Finally, XML support will always mean some degree of universal interoperability, not only between older Adobe applications, but also third-party applications such as Avid Media Composer. As metadata becomes more elaborate, one can only hope some kind of open-source standardization is agreed upon that will allow seamless cross-application metadata exchange as well as EDL exchange, since moving forward, metadata may become even more important than EDLs and project files.

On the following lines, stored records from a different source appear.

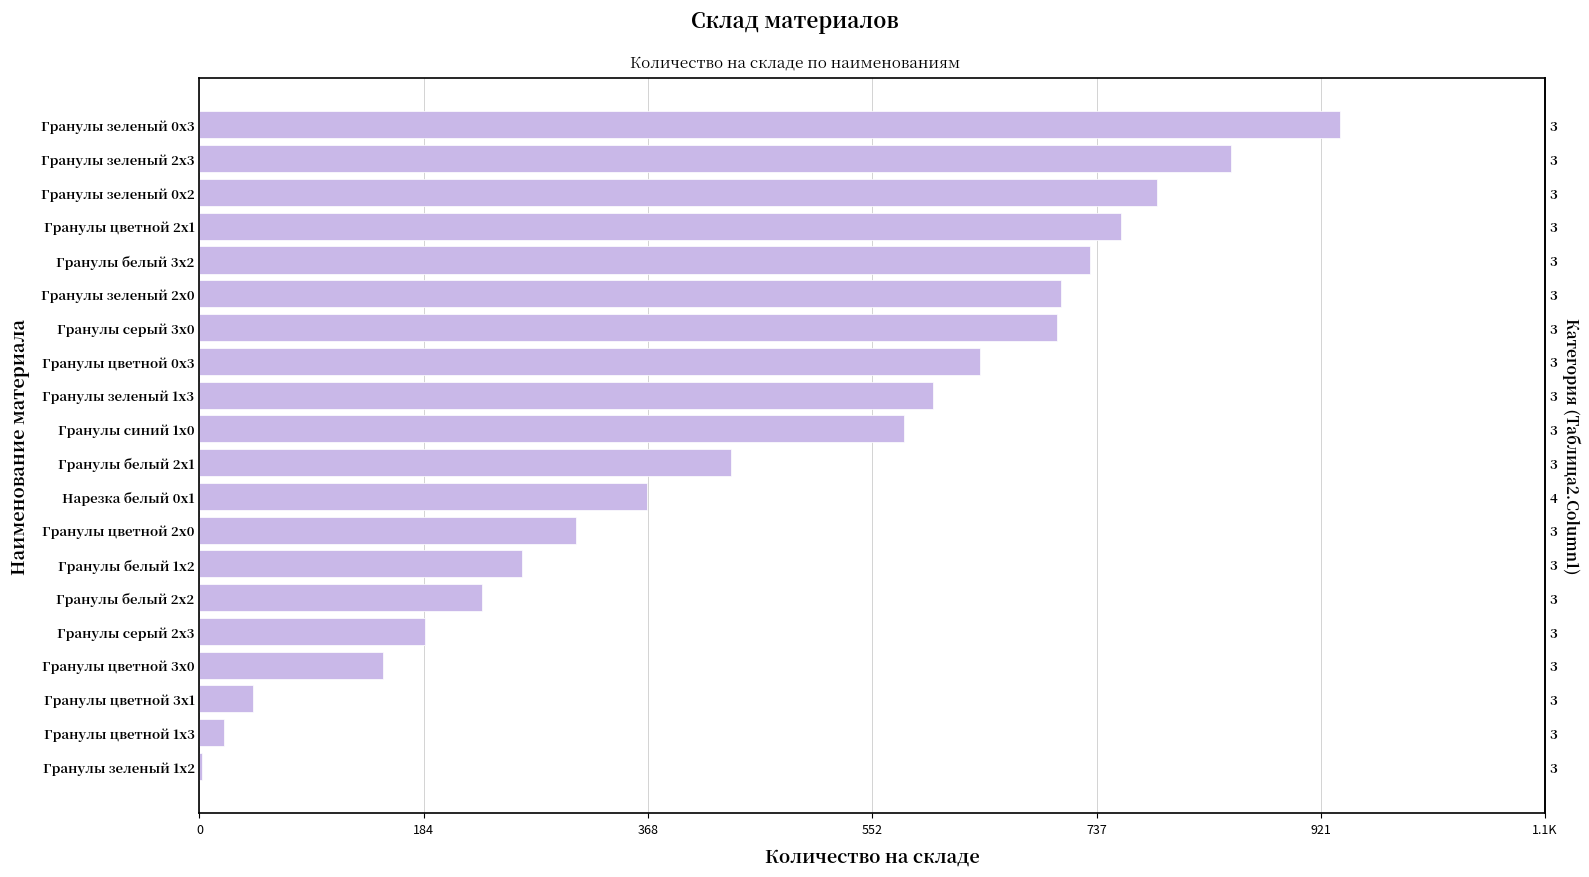

Reading left to right, transcribe all the data shown in this chart.

2	20	44	151	185	232	265	309	368	437	579	603	641	705	708	732	757	787	848	937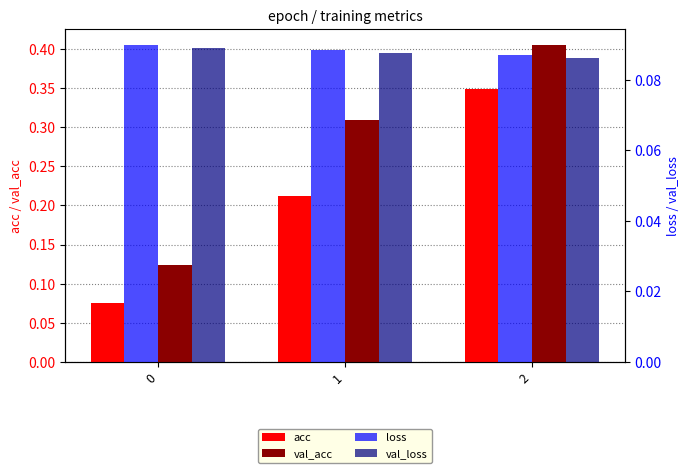

What are all the series names shown in the legend?

acc, val_acc, loss, val_loss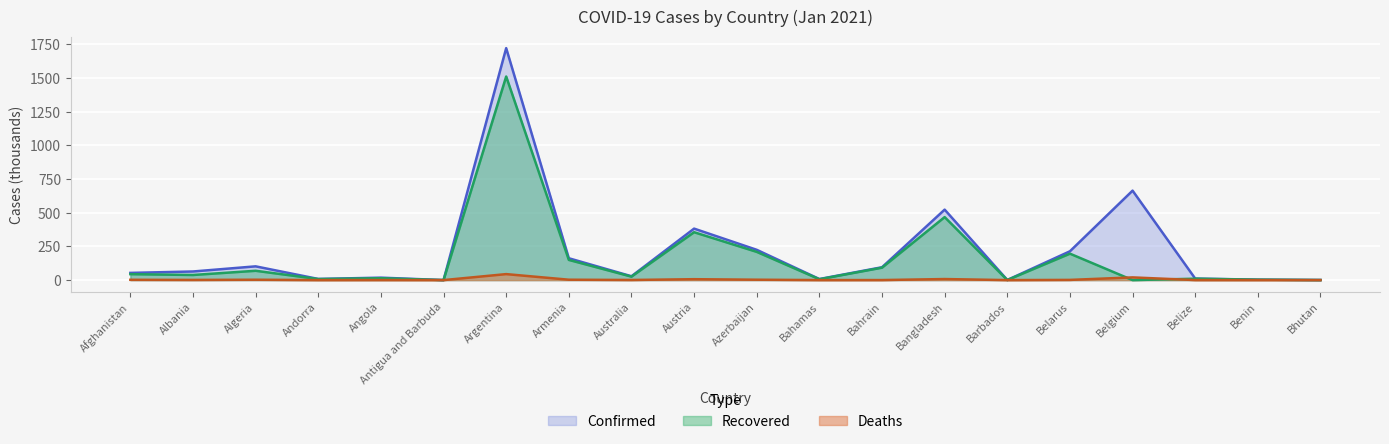

In Recovered, how many points are lower than both neighbors (excluding endpoints)?

7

The biggest complaint seems to be regarding the costs of a subscription versus a perpetual license that you pay for once and can use for as long as you like. Whether Creative Cloud costs more will, naturally, depend on the user. If you use most of the applications in the creative suite and use them frequently you will certainly profit from the new licensing scheme. Those who are more periodic users that don't upgrade often may find themselves set back a bit more. Having said that, one has to consider if the comparison is even fair.
Adobe will argue that the customer is getting more from Creative Cloud than they did in the past. They are getting more frequent, guaranteed updates. And they are getting cloud features. Additionally, having a 30-day option allows periodic users, such as freelancers who may switch applications from project to project, in a sense, to pay only for what they need. And, admitting that what the Cloud is offering for the moment is not much to write home about, I do agree that Adobe is offering us a new and different product. For now, that may be lightly modified CS6 applications; but over time I would anticipate them to mature into truly cloud-based solutions, not just desktop programs with a bit of free storage and a file-sharing server to sweeten the deal.